--- GIVEN ENTRIES ---

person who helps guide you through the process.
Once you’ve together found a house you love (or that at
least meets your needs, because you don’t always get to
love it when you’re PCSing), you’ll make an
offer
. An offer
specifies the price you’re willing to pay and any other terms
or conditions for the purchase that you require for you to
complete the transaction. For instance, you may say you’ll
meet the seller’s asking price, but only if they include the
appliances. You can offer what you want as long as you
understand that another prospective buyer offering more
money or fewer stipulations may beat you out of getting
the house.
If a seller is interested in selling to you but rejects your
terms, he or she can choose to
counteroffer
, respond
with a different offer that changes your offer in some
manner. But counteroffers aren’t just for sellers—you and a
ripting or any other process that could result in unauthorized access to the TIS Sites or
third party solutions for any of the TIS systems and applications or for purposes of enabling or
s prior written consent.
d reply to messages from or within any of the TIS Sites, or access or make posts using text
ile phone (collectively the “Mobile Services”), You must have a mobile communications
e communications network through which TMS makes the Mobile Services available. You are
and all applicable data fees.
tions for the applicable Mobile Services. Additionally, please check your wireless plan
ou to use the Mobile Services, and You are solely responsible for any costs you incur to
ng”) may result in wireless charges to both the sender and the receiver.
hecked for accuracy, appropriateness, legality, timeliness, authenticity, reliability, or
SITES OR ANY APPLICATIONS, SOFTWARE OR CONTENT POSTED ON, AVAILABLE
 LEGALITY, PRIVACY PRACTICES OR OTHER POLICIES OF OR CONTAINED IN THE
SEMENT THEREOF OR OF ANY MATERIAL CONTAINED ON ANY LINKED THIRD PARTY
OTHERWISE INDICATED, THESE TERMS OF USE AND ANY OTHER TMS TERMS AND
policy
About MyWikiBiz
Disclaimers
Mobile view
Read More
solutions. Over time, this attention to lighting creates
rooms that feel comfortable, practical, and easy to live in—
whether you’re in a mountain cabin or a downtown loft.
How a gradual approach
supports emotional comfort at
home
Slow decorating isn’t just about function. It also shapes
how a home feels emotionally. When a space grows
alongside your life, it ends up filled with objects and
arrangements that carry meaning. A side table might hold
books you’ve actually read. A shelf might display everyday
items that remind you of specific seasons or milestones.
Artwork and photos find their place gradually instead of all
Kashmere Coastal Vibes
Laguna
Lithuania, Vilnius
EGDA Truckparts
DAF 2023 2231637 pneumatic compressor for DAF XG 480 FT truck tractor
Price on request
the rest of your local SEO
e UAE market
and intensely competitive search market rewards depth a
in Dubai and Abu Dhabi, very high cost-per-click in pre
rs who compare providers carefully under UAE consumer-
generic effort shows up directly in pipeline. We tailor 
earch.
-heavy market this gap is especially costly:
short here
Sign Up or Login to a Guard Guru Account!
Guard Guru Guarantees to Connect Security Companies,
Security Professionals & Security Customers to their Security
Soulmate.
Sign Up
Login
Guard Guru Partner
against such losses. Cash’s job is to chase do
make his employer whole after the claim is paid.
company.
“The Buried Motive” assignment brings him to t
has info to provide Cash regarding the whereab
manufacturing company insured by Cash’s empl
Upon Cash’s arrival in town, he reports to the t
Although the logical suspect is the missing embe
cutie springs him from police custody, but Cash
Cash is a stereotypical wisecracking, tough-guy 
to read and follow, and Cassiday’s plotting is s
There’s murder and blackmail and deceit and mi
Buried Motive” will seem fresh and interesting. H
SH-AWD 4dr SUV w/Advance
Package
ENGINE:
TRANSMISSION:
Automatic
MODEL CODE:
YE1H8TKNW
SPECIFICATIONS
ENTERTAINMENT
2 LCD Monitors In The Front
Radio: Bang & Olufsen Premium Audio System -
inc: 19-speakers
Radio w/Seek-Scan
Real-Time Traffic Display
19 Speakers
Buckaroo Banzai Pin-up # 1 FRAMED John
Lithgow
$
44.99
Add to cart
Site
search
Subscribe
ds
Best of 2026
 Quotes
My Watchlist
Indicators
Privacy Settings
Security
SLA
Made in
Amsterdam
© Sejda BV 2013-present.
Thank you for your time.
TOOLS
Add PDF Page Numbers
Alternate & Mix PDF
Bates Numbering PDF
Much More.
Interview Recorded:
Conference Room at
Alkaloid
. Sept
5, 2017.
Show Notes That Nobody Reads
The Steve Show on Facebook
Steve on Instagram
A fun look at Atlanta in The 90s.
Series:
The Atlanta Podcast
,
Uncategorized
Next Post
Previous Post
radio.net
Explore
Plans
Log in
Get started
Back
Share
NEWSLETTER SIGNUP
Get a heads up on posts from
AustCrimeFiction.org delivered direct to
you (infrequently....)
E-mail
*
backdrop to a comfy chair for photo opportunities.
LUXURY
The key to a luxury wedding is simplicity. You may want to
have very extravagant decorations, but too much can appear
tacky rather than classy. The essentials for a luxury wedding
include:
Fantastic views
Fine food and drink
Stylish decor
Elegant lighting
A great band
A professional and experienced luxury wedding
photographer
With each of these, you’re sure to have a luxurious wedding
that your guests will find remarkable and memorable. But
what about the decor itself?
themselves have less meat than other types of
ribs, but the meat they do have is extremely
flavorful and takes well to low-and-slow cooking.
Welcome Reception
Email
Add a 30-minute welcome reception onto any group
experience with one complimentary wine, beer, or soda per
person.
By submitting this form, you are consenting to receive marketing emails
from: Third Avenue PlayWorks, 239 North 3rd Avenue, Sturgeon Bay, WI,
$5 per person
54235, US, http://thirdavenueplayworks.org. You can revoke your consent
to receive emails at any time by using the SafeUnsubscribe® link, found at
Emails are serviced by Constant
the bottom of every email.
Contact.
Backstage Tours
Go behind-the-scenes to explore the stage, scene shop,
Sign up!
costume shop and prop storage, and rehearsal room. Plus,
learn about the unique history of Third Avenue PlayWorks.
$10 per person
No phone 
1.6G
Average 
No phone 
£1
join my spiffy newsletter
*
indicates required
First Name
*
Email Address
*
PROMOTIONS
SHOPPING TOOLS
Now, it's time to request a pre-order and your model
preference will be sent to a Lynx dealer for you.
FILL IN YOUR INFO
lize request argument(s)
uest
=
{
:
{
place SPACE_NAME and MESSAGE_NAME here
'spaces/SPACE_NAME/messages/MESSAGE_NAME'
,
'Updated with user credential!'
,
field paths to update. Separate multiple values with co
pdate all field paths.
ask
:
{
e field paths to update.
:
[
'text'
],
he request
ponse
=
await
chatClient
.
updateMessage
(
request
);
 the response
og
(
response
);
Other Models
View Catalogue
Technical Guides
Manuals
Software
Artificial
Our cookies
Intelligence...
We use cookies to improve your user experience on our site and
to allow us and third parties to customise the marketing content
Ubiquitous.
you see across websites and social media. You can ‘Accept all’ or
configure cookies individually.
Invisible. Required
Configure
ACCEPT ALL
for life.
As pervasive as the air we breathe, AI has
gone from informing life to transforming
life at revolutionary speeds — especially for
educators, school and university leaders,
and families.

---

Copy every line of the data above word for word, keeping each line's spelling, punctuation, capitalization and line breaks unchanged.

§ **WRITTEN RESPONSE**:
person who helps guide you through the process.
Once you’ve together found a house you love (or that at
least meets your needs, because you don’t always get to
love it when you’re PCSing), you’ll make an
offer
. An offer
specifies the price you’re willing to pay and any other terms
or conditions for the purchase that you require for you to
complete the transaction. For instance, you may say you’ll
meet the seller’s asking price, but only if they include the
appliances. You can offer what you want as long as you
understand that another prospective buyer offering more
money or fewer stipulations may beat you out of getting
the house.
If a seller is interested in selling to you but rejects your
terms, he or she can choose to
counteroffer
, respond
with a different offer that changes your offer in some
manner. But counteroffers aren’t just for sellers—you and a
ripting or any other process that could result in unauthorized access to the TIS Sites or
third party solutions for any of the TIS systems and applications or for purposes of enabling or
s prior written consent.
d reply to messages from or within any of the TIS Sites, or access or make posts using text
ile phone (collectively the “Mobile Services”), You must have a mobile communications
e communications network through which TMS makes the Mobile Services available. You are
and all applicable data fees.
tions for the applicable Mobile Services. Additionally, please check your wireless plan
ou to use the Mobile Services, and You are solely responsible for any costs you incur to
ng”) may result in wireless charges to both the sender and the receiver.
hecked for accuracy, appropriateness, legality, timeliness, authenticity, reliability, or
SITES OR ANY APPLICATIONS, SOFTWARE OR CONTENT POSTED ON, AVAILABLE
 LEGALITY, PRIVACY PRACTICES OR OTHER POLICIES OF OR CONTAINED IN THE
SEMENT THEREOF OR OF ANY MATERIAL CONTAINED ON ANY LINKED THIRD PARTY
OTHERWISE INDICATED, THESE TERMS OF USE AND ANY OTHER TMS TERMS AND
policy
About MyWikiBiz
Disclaimers
Mobile view
Read More
solutions. Over time, this attention to lighting creates
rooms that feel comfortable, practical, and easy to live in—
whether you’re in a mountain cabin or a downtown loft.
How a gradual approach
supports emotional comfort at
home
Slow decorating isn’t just about function. It also shapes
how a home feels emotionally. When a space grows
alongside your life, it ends up filled with objects and
arrangements that carry meaning. A side table might hold
books you’ve actually read. A shelf might display everyday
items that remind you of specific seasons or milestones.
Artwork and photos find their place gradually instead of all
Kashmere Coastal Vibes
Laguna
Lithuania, Vilnius
EGDA Truckparts
DAF 2023 2231637 pneumatic compressor for DAF XG 480 FT truck tractor
Price on request
the rest of your local SEO
e UAE market
and intensely competitive search market rewards depth a
in Dubai and Abu Dhabi, very high cost-per-click in pre
rs who compare providers carefully under UAE consumer-
generic effort shows up directly in pipeline. We tailor 
earch.
-heavy market this gap is especially costly:
short here
Sign Up or Login to a Guard Guru Account!
Guard Guru Guarantees to Connect Security Companies,
Security Professionals & Security Customers to their Security
Soulmate.
Sign Up
Login
Guard Guru Partner
against such losses. Cash’s job is to chase do
make his employer whole after the claim is paid.
company.
“The Buried Motive” assignment brings him to t
has info to provide Cash regarding the whereab
manufacturing company insured by Cash’s empl
Upon Cash’s arrival in town, he reports to the t
Although the logical suspect is the missing embe
cutie springs him from police custody, but Cash
Cash is a stereotypical wisecracking, tough-guy 
to read and follow, and Cassiday’s plotting is s
There’s murder and blackmail and deceit and mi
Buried Motive” will seem fresh and interesting. H
SH-AWD 4dr SUV w/Advance
Package
ENGINE:
TRANSMISSION:
Automatic
MODEL CODE:
YE1H8TKNW
SPECIFICATIONS
ENTERTAINMENT
2 LCD Monitors In The Front
Radio: Bang & Olufsen Premium Audio System -
inc: 19-speakers
Radio w/Seek-Scan
Real-Time Traffic Display
19 Speakers
Buckaroo Banzai Pin-up # 1 FRAMED John
Lithgow
$
44.99
Add to cart
Site
search
Subscribe
ds
Best of 2026
 Quotes
My Watchlist
Indicators
Privacy Settings
Security
SLA
Made in
Amsterdam
© Sejda BV 2013-present.
Thank you for your time.
TOOLS
Add PDF Page Numbers
Alternate & Mix PDF
Bates Numbering PDF
Much More.
Interview Recorded:
Conference Room at
Alkaloid
. Sept
5, 2017.
Show Notes That Nobody Reads
The Steve Show on Facebook
Steve on Instagram
A fun look at Atlanta in The 90s.
Series:
The Atlanta Podcast
,
Uncategorized
Next Post
Previous Post
radio.net
Explore
Plans
Log in
Get started
Back
Share
NEWSLETTER SIGNUP
Get a heads up on posts from
AustCrimeFiction.org delivered direct to
you (infrequently....)
E-mail
*
backdrop to a comfy chair for photo opportunities.
LUXURY
The key to a luxury wedding is simplicity. You may want to
have very extravagant decorations, but too much can appear
tacky rather than classy. The essentials for a luxury wedding
include:
Fantastic views
Fine food and drink
Stylish decor
Elegant lighting
A great band
A professional and experienced luxury wedding
photographer
With each of these, you’re sure to have a luxurious wedding
that your guests will find remarkable and memorable. But
what about the decor itself?
themselves have less meat than other types of
ribs, but the meat they do have is extremely
flavorful and takes well to low-and-slow cooking.
Welcome Reception
Email
Add a 30-minute welcome reception onto any group
experience with one complimentary wine, beer, or soda per
person.
By submitting this form, you are consenting to receive marketing emails
from: Third Avenue PlayWorks, 239 North 3rd Avenue, Sturgeon Bay, WI,
$5 per person
54235, US, http://thirdavenueplayworks.org. You can revoke your consent
to receive emails at any time by using the SafeUnsubscribe® link, found at
Emails are serviced by Constant
the bottom of every email.
Contact.
Backstage Tours
Go behind-the-scenes to explore the stage, scene shop,
Sign up!
costume shop and prop storage, and rehearsal room. Plus,
learn about the unique history of Third Avenue PlayWorks.
$10 per person
No phone 
1.6G
Average 
No phone 
£1
join my spiffy newsletter
*
indicates required
First Name
*
Email Address
*
PROMOTIONS
SHOPPING TOOLS
Now, it's time to request a pre-order and your model
preference will be sent to a Lynx dealer for you.
FILL IN YOUR INFO
lize request argument(s)
uest
=
{
:
{
place SPACE_NAME and MESSAGE_NAME here
'spaces/SPACE_NAME/messages/MESSAGE_NAME'
,
'Updated with user credential!'
,
field paths to update. Separate multiple values with co
pdate all field paths.
ask
:
{
e field paths to update.
:
[
'text'
],
he request
ponse
=
await
chatClient
.
updateMessage
(
request
);
 the response
og
(
response
);
Other Models
View Catalogue
Technical Guides
Manuals
Software
Artificial
Our cookies
Intelligence...
We use cookies to improve your user experience on our site and
to allow us and third parties to customise the marketing content
Ubiquitous.
you see across websites and social media. You can ‘Accept all’ or
configure cookies individually.
Invisible. Required
Configure
ACCEPT ALL
for life.
As pervasive as the air we breathe, AI has
gone from informing life to transforming
life at revolutionary speeds — especially for
educators, school and university leaders,
and families.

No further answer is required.